--- Material shown ---

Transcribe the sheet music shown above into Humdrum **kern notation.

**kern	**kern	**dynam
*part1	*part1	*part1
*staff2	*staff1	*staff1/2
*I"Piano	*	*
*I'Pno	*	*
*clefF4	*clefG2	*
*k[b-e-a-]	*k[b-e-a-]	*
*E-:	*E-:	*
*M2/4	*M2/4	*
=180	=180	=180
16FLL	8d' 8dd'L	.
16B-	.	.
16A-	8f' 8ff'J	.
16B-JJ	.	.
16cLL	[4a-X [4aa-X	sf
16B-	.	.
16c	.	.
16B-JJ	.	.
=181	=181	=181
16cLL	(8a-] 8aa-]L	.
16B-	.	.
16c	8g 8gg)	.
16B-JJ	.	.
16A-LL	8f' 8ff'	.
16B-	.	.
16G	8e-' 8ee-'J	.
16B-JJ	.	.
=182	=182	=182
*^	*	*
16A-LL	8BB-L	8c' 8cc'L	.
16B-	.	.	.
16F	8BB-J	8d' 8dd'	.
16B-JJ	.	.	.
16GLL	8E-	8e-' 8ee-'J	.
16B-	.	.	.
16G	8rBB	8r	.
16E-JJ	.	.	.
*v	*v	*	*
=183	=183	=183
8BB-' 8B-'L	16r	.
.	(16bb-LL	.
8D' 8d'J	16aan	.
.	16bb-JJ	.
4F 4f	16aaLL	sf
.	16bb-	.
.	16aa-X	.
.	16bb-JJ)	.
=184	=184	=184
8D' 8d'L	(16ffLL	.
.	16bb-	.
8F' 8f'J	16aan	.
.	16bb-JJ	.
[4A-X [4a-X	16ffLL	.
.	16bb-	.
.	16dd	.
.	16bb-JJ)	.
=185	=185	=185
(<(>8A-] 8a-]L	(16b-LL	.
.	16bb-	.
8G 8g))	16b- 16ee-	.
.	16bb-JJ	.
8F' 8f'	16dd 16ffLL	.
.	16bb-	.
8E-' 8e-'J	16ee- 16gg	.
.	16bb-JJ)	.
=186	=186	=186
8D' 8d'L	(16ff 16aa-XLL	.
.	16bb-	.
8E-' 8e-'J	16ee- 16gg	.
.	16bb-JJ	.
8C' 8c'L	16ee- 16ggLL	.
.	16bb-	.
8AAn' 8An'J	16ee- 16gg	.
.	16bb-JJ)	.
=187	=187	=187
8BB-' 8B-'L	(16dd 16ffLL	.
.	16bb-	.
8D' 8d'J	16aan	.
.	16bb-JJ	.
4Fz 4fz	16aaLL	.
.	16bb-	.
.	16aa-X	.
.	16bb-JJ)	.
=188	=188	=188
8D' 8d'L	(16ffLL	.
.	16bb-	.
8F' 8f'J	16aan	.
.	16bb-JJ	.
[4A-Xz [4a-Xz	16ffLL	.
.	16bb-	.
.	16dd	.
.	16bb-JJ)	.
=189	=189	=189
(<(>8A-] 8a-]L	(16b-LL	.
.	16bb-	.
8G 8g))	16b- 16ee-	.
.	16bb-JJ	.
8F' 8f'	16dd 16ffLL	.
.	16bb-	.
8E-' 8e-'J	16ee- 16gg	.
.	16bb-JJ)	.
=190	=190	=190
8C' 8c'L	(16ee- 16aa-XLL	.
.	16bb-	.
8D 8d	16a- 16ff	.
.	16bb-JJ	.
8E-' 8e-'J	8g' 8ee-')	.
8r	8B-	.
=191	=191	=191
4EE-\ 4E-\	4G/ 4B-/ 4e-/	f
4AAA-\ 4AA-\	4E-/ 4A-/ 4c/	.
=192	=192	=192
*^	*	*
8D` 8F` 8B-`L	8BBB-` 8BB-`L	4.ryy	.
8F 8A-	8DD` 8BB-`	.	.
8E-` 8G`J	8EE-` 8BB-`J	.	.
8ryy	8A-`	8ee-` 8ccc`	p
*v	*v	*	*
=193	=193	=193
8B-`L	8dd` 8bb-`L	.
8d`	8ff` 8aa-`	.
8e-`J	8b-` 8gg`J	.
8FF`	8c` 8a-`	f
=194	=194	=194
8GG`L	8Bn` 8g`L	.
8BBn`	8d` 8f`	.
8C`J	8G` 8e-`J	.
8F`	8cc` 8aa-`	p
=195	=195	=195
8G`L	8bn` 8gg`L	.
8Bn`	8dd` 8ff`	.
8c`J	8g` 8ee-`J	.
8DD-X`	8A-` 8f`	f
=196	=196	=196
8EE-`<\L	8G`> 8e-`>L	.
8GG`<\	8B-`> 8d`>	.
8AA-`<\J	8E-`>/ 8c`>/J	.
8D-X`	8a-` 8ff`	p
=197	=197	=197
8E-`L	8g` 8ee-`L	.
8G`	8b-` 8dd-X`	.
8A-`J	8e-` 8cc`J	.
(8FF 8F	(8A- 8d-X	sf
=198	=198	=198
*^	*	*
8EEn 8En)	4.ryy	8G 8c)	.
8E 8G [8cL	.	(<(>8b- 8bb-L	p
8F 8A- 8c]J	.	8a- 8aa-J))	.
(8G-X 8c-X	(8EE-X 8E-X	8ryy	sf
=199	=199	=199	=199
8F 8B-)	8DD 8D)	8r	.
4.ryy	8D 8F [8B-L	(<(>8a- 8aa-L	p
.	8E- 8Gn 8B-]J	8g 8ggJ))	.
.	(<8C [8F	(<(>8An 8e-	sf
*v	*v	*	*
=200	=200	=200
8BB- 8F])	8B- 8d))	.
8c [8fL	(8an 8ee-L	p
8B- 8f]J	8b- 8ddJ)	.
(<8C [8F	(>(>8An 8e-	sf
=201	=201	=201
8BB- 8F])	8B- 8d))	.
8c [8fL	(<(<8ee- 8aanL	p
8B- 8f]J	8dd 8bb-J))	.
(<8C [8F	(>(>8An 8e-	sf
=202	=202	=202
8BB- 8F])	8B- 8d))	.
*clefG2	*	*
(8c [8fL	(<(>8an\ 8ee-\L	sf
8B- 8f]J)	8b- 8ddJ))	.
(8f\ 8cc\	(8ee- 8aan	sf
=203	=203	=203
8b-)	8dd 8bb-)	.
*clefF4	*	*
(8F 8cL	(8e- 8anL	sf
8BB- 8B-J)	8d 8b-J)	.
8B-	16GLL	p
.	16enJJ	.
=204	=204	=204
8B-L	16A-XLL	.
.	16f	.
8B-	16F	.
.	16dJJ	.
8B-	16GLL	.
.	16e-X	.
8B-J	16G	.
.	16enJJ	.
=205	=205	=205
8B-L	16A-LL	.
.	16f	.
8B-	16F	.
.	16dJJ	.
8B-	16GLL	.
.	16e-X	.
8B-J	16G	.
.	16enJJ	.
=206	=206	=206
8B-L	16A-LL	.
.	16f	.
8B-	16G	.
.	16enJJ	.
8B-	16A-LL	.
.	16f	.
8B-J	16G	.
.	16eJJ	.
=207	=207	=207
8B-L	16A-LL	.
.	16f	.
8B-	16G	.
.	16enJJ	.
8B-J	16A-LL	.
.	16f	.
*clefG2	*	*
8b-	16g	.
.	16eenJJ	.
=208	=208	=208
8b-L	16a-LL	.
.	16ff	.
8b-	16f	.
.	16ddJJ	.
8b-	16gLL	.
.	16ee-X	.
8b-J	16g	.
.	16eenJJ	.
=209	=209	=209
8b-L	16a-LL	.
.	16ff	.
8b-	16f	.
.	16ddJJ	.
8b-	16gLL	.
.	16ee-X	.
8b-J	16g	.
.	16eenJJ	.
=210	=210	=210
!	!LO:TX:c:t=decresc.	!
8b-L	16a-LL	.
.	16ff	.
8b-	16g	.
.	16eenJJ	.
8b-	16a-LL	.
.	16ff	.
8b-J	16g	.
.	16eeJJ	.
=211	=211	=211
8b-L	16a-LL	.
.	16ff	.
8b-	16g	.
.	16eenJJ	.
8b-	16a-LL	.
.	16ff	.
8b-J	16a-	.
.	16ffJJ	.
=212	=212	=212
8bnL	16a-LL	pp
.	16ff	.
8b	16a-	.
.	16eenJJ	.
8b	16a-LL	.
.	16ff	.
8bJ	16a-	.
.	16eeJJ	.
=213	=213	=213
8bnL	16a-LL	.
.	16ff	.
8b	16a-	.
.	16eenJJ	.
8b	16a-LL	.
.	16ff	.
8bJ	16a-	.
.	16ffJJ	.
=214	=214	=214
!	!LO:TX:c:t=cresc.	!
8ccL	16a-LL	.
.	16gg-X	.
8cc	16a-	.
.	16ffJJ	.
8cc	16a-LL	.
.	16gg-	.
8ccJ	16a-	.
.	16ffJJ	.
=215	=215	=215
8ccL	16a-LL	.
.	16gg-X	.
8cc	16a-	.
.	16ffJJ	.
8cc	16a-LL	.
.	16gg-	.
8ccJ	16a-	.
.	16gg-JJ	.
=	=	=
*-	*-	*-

---

- **Task brief**
Which lines in the rows above contain the string "kern"? Select each of them and copy it out in full.

- **Response to the exercise**
Transcribe the sheet music shown above into Humdrum **kern notation.
**kern	**kern	**dynam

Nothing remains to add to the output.